**Dataset entries**
* * *

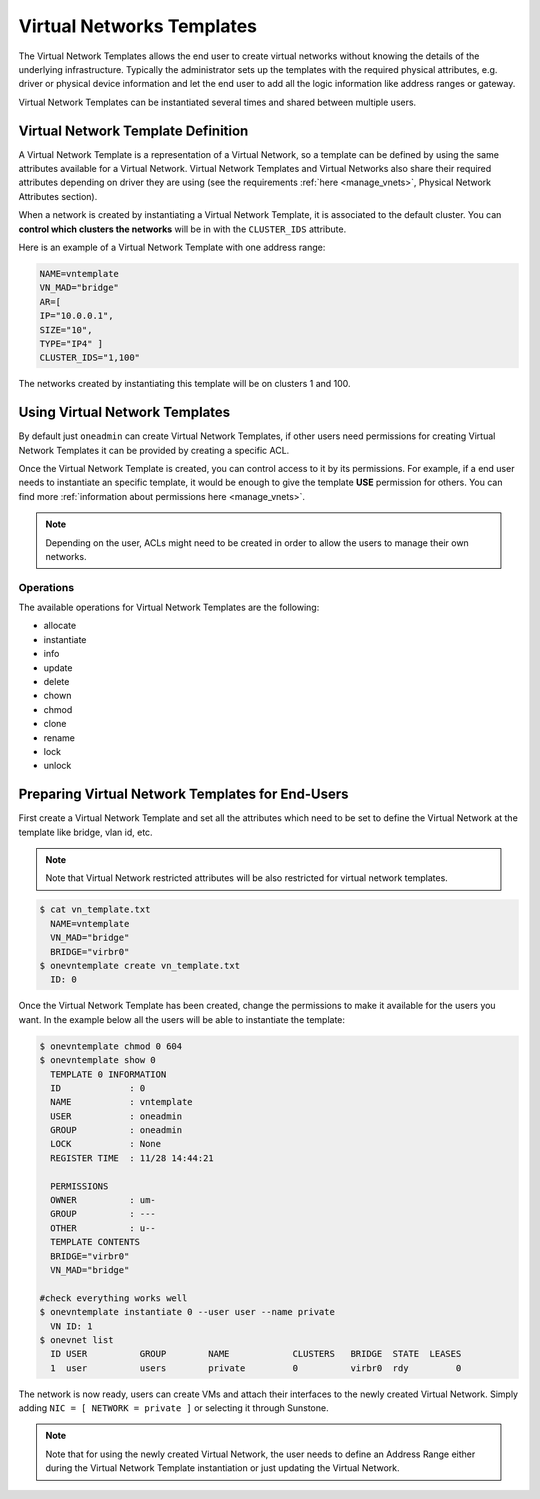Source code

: .. _vn_templates:

================================================================================
Virtual Networks Templates
================================================================================

The Virtual Network Templates allows the end user to create virtual networks without knowing the details of the underlying infrastructure. Typically the administrator sets up the templates with the required physical attributes, e.g. driver or physical device information and let the end user to add all the logic information like address ranges or gateway.

Virtual Network Templates can be instantiated several times and shared between multiple users.

Virtual Network Template Definition
================================================================================

A Virtual Network Template is a representation of a Virtual Network, so a template can be defined by using the same attributes available for a Virtual Network. Virtual Network Templates and Virtual Networks also share their required attributes depending on driver they are using (see the requirements :ref:`here <manage_vnets>`, Physical Network Attributes section).

When a network is created by instantiating a Virtual Network Template, it is associated to the default cluster. You can **control which clusters the networks** will be in with the ``CLUSTER_IDS`` attribute.

Here is an example of a Virtual Network Template with one address range:

.. code::

    NAME=vntemplate
    VN_MAD="bridge"
    AR=[
    IP="10.0.0.1",
    SIZE="10",
    TYPE="IP4" ]
    CLUSTER_IDS="1,100"

The networks created by instantiating this template will be on clusters 1 and 100.

Using Virtual Network Templates
================================================================================

By default just ``oneadmin`` can create Virtual Network Templates, if other users need permissions for creating Virtual Network Templates it can be provided by creating a specific ACL.

Once the Virtual Network Template is created, you can control access to it by its permissions. For example, if a end user needs to instantiate an specific template, it would be enough to give the template **USE** permission for others. You can find more :ref:`information about permissions here <manage_vnets>`.

.. note:: Depending on the user, ACLs might need to be created in order to allow the users to manage their own networks.

Operations
------------------------------------

The available operations for Virtual Network Templates are the following:

- allocate
- instantiate
- info
- update
- delete
- chown
- chmod
- clone
- rename
- lock
- unlock

Preparing Virtual Network Templates for End-Users
================================================================================

First create a Virtual Network Template and set all the attributes which need to be set to define the Virtual Network at the template like bridge, vlan id, etc.

.. note:: Note that Virtual Network restricted attributes will be also restricted for virtual network templates.

.. code::

    $ cat vn_template.txt
      NAME=vntemplate
      VN_MAD="bridge"
      BRIDGE="virbr0"
    $ onevntemplate create vn_template.txt
      ID: 0

Once the Virtual Network Template has been created, change the permissions to make it available for the users you want. In the example below all the users will be able to instantiate the template:

.. code::

    $ onevntemplate chmod 0 604
    $ onevntemplate show 0
      TEMPLATE 0 INFORMATION
      ID             : 0
      NAME           : vntemplate
      USER           : oneadmin
      GROUP          : oneadmin
      LOCK           : None
      REGISTER TIME  : 11/28 14:44:21

      PERMISSIONS
      OWNER          : um-
      GROUP          : ---
      OTHER          : u--
      TEMPLATE CONTENTS
      BRIDGE="virbr0"
      VN_MAD="bridge"

    #check everything works well
    $ onevntemplate instantiate 0 --user user --name private
      VN ID: 1
    $ onevnet list
      ID USER          GROUP        NAME            CLUSTERS   BRIDGE  STATE  LEASES
      1  user          users        private         0          virbr0  rdy         0

The network is now ready, users can create VMs and attach their interfaces to the newly created Virtual Network. Simply adding ``NIC = [ NETWORK = private ]`` or selecting it through Sunstone.

.. note:: Note that for using the newly created Virtual Network, the user needs to define an Address Range either during the Virtual Network Template instantiation or just updating the Virtual Network.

* * *

**Job item**
Give back all of the entries verbatim, but without pictures.

**Answer space**
Source code

: .. _vn_templates:

================================================================================
Virtual Networks Templates
================================================================================

The Virtual Network Templates allows the end user to create virtual networks without knowing the details of the underlying infrastructure. Typically the administrator sets up the templates with the required physical attributes, e.g. driver or physical device information and let the end user to add all the logic information like address ranges or gateway.

Virtual Network Templates can be instantiated several times and shared between multiple users.

Virtual Network Template Definition
================================================================================

A Virtual Network Template is a representation of a Virtual Network, so a template can be defined by using the same attributes available for a Virtual Network. Virtual Network Templates and Virtual Networks also share their required attributes depending on driver they are using (see the requirements :ref:`here <manage_vnets>`, Physical Network Attributes section).

When a network is created by instantiating a Virtual Network Template, it is associated to the default cluster. You can **control which clusters the networks** will be in with the ``CLUSTER_IDS`` attribute.

Here is an example of a Virtual Network Template with one address range:

.. code::

    NAME=vntemplate
    VN_MAD="bridge"
    AR=[
    IP="10.0.0.1",
    SIZE="10",
    TYPE="IP4" ]
    CLUSTER_IDS="1,100"

The networks created by instantiating this template will be on clusters 1 and 100.

Using Virtual Network Templates
================================================================================

By default just ``oneadmin`` can create Virtual Network Templates, if other users need permissions for creating Virtual Network Templates it can be provided by creating a specific ACL.

Once the Virtual Network Template is created, you can control access to it by its permissions. For example, if a end user needs to instantiate an specific template, it would be enough to give the template **USE** permission for others. You can find more :ref:`information about permissions here <manage_vnets>`.

.. note:: Depending on the user, ACLs might need to be created in order to allow the users to manage their own networks.

Operations
------------------------------------

The available operations for Virtual Network Templates are the following:

- allocate
- instantiate
- info
- update
- delete
- chown
- chmod
- clone
- rename
- lock
- unlock

Preparing Virtual Network Templates for End-Users
================================================================================

First create a Virtual Network Template and set all the attributes which need to be set to define the Virtual Network at the template like bridge, vlan id, etc.

.. note:: Note that Virtual Network restricted attributes will be also restricted for virtual network templates.

.. code::

    $ cat vn_template.txt
      NAME=vntemplate
      VN_MAD="bridge"
      BRIDGE="virbr0"
    $ onevntemplate create vn_template.txt
      ID: 0

Once the Virtual Network Template has been created, change the permissions to make it available for the users you want. In the example below all the users will be able to instantiate the template:

.. code::

    $ onevntemplate chmod 0 604
    $ onevntemplate show 0
      TEMPLATE 0 INFORMATION
      ID             : 0
      NAME           : vntemplate
      USER           : oneadmin
      GROUP          : oneadmin
      LOCK           : None
      REGISTER TIME  : 11/28 14:44:21

      PERMISSIONS
      OWNER          : um-
      GROUP          : ---
      OTHER          : u--
      TEMPLATE CONTENTS
      BRIDGE="virbr0"
      VN_MAD="bridge"

    #check everything works well
    $ onevntemplate instantiate 0 --user user --name private
      VN ID: 1
    $ onevnet list
      ID USER          GROUP        NAME            CLUSTERS   BRIDGE  STATE  LEASES
      1  user          users        private         0          virbr0  rdy         0

The network is now ready, users can create VMs and attach their interfaces to the newly created Virtual Network. Simply adding ``NIC = [ NETWORK = private ]`` or selecting it through Sunstone.

.. note:: Note that for using the newly created Virtual Network, the user needs to define an Address Range either during the Virtual Network Template instantiation or just updating the Virtual Network.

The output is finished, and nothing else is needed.